▶ **Problem to work on**: Transcribe the full listing exactly, and drop every picture.

▶ **Excerpted data**:
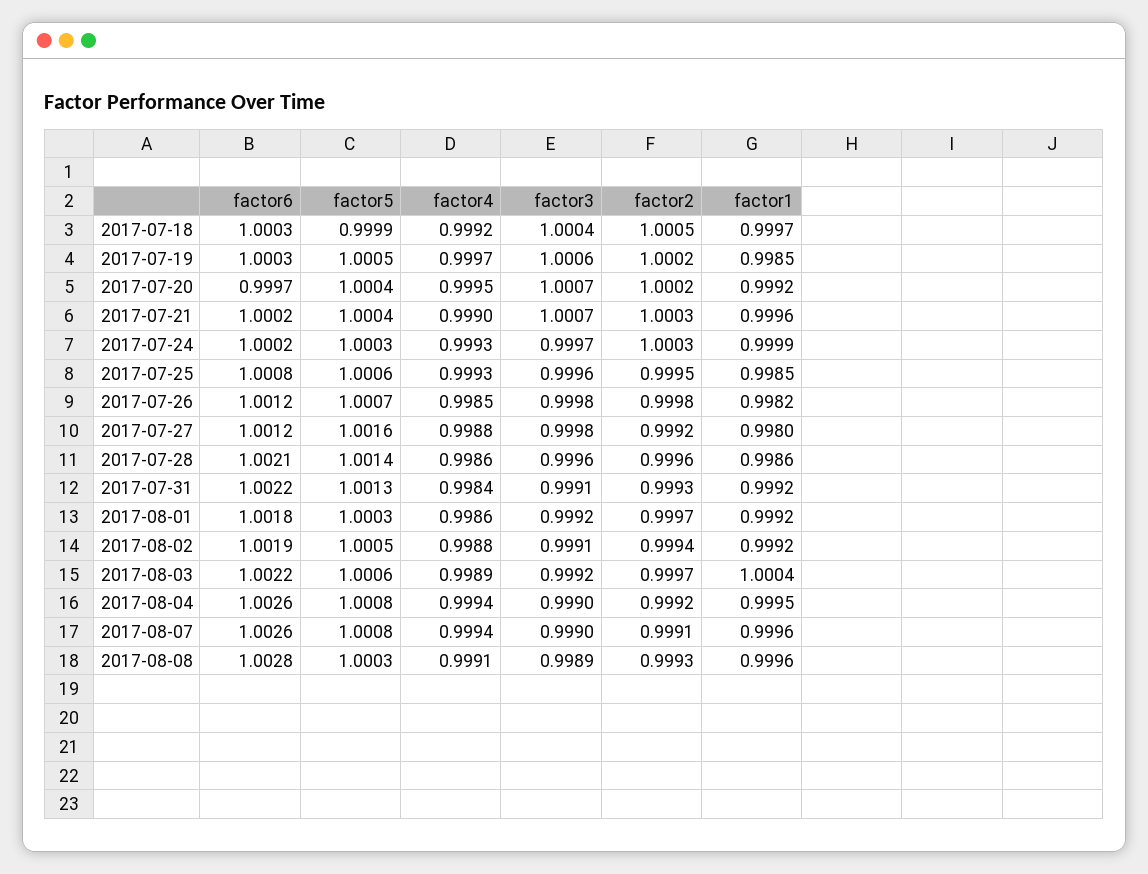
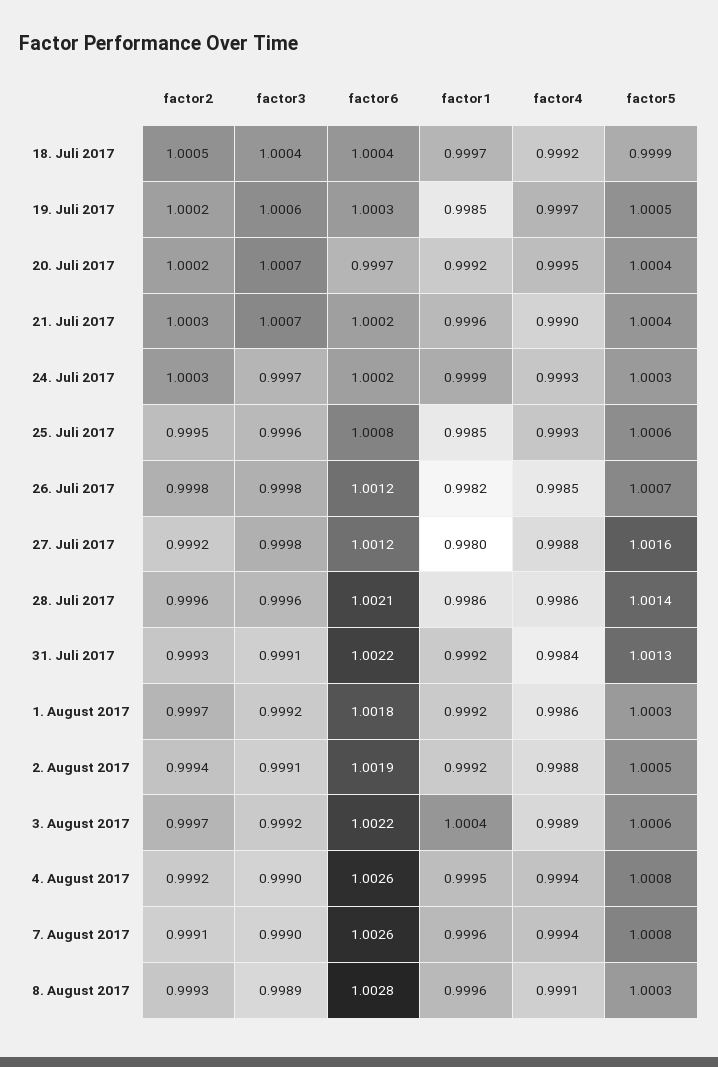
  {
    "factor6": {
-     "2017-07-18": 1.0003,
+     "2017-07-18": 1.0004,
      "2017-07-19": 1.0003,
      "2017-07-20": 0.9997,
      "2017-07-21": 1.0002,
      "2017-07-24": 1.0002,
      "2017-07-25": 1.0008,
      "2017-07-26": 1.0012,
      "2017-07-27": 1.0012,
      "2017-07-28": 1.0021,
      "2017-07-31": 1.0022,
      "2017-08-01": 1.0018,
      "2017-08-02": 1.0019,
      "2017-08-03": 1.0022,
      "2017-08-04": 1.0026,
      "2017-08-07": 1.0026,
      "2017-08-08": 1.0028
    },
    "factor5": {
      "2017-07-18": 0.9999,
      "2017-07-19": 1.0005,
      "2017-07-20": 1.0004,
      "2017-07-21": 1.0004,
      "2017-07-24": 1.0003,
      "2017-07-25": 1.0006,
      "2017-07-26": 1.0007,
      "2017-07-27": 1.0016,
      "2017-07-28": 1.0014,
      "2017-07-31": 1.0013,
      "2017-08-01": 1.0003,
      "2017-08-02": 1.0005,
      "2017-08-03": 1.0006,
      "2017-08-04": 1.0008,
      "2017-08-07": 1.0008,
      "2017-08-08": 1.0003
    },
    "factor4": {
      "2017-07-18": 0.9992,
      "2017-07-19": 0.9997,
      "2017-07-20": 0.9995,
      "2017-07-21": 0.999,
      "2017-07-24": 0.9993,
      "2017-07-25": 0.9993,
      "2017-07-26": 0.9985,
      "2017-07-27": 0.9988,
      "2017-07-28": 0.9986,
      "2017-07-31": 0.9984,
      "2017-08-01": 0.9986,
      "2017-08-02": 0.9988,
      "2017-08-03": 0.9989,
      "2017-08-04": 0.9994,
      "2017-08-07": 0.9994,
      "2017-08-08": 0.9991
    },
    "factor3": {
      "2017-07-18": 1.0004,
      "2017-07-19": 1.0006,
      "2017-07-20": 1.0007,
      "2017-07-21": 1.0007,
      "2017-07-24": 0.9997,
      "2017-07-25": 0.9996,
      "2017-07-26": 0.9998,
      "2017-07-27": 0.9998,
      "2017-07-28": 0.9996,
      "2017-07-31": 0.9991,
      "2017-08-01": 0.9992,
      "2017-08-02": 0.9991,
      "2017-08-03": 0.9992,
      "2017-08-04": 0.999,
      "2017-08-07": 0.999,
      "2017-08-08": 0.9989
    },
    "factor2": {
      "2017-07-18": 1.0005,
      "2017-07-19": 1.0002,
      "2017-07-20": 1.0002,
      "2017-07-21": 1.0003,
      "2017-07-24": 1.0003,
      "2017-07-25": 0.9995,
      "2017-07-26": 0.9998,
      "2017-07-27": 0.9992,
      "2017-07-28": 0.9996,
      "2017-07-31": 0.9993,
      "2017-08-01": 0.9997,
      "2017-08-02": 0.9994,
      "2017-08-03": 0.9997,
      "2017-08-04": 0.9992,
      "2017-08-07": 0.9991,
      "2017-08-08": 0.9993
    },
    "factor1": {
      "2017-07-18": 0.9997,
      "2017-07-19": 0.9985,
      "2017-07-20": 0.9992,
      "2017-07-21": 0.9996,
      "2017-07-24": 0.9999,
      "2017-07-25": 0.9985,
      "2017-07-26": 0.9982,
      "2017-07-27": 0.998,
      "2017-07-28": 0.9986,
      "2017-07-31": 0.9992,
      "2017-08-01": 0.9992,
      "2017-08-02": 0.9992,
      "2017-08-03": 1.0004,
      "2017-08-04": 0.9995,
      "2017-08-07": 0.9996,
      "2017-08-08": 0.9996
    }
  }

▶ **Task output**:
  {
    "factor6": {
-     "2017-07-18": 1.0003,
+     "2017-07-18": 1.0004,
      "2017-07-19": 1.0003,
      "2017-07-20": 0.9997,
      "2017-07-21": 1.0002,
      "2017-07-24": 1.0002,
      "2017-07-25": 1.0008,
      "2017-07-26": 1.0012,
      "2017-07-27": 1.0012,
      "2017-07-28": 1.0021,
      "2017-07-31": 1.0022,
      "2017-08-01": 1.0018,
      "2017-08-02": 1.0019,
      "2017-08-03": 1.0022,
      "2017-08-04": 1.0026,
      "2017-08-07": 1.0026,
      "2017-08-08": 1.0028
    },
    "factor5": {
      "2017-07-18": 0.9999,
      "2017-07-19": 1.0005,
      "2017-07-20": 1.0004,
      "2017-07-21": 1.0004,
      "2017-07-24": 1.0003,
      "2017-07-25": 1.0006,
      "2017-07-26": 1.0007,
      "2017-07-27": 1.0016,
      "2017-07-28": 1.0014,
      "2017-07-31": 1.0013,
      "2017-08-01": 1.0003,
      "2017-08-02": 1.0005,
      "2017-08-03": 1.0006,
      "2017-08-04": 1.0008,
      "2017-08-07": 1.0008,
      "2017-08-08": 1.0003
    },
    "factor4": {
      "2017-07-18": 0.9992,
      "2017-07-19": 0.9997,
      "2017-07-20": 0.9995,
      "2017-07-21": 0.999,
      "2017-07-24": 0.9993,
      "2017-07-25": 0.9993,
      "2017-07-26": 0.9985,
      "2017-07-27": 0.9988,
      "2017-07-28": 0.9986,
      "2017-07-31": 0.9984,
      "2017-08-01": 0.9986,
      "2017-08-02": 0.9988,
      "2017-08-03": 0.9989,
      "2017-08-04": 0.9994,
      "2017-08-07": 0.9994,
      "2017-08-08": 0.9991
    },
    "factor3": {
      "2017-07-18": 1.0004,
      "2017-07-19": 1.0006,
      "2017-07-20": 1.0007,
      "2017-07-21": 1.0007,
      "2017-07-24": 0.9997,
      "2017-07-25": 0.9996,
      "2017-07-26": 0.9998,
      "2017-07-27": 0.9998,
      "2017-07-28": 0.9996,
      "2017-07-31": 0.9991,
      "2017-08-01": 0.9992,
      "2017-08-02": 0.9991,
      "2017-08-03": 0.9992,
      "2017-08-04": 0.999,
      "2017-08-07": 0.999,
      "2017-08-08": 0.9989
    },
    "factor2": {
      "2017-07-18": 1.0005,
      "2017-07-19": 1.0002,
      "2017-07-20": 1.0002,
      "2017-07-21": 1.0003,
      "2017-07-24": 1.0003,
      "2017-07-25": 0.9995,
      "2017-07-26": 0.9998,
      "2017-07-27": 0.9992,
      "2017-07-28": 0.9996,
      "2017-07-31": 0.9993,
      "2017-08-01": 0.9997,
      "2017-08-02": 0.9994,
      "2017-08-03": 0.9997,
      "2017-08-04": 0.9992,
      "2017-08-07": 0.9991,
      "2017-08-08": 0.9993
    },
    "factor1": {
      "2017-07-18": 0.9997,
      "2017-07-19": 0.9985,
      "2017-07-20": 0.9992,
      "2017-07-21": 0.9996,
      "2017-07-24": 0.9999,
      "2017-07-25": 0.9985,
      "2017-07-26": 0.9982,
      "2017-07-27": 0.998,
      "2017-07-28": 0.9986,
      "2017-07-31": 0.9992,
      "2017-08-01": 0.9992,
      "2017-08-02": 0.9992,
      "2017-08-03": 1.0004,
      "2017-08-04": 0.9995,
      "2017-08-07": 0.9996,
      "2017-08-08": 0.9996
    }
  }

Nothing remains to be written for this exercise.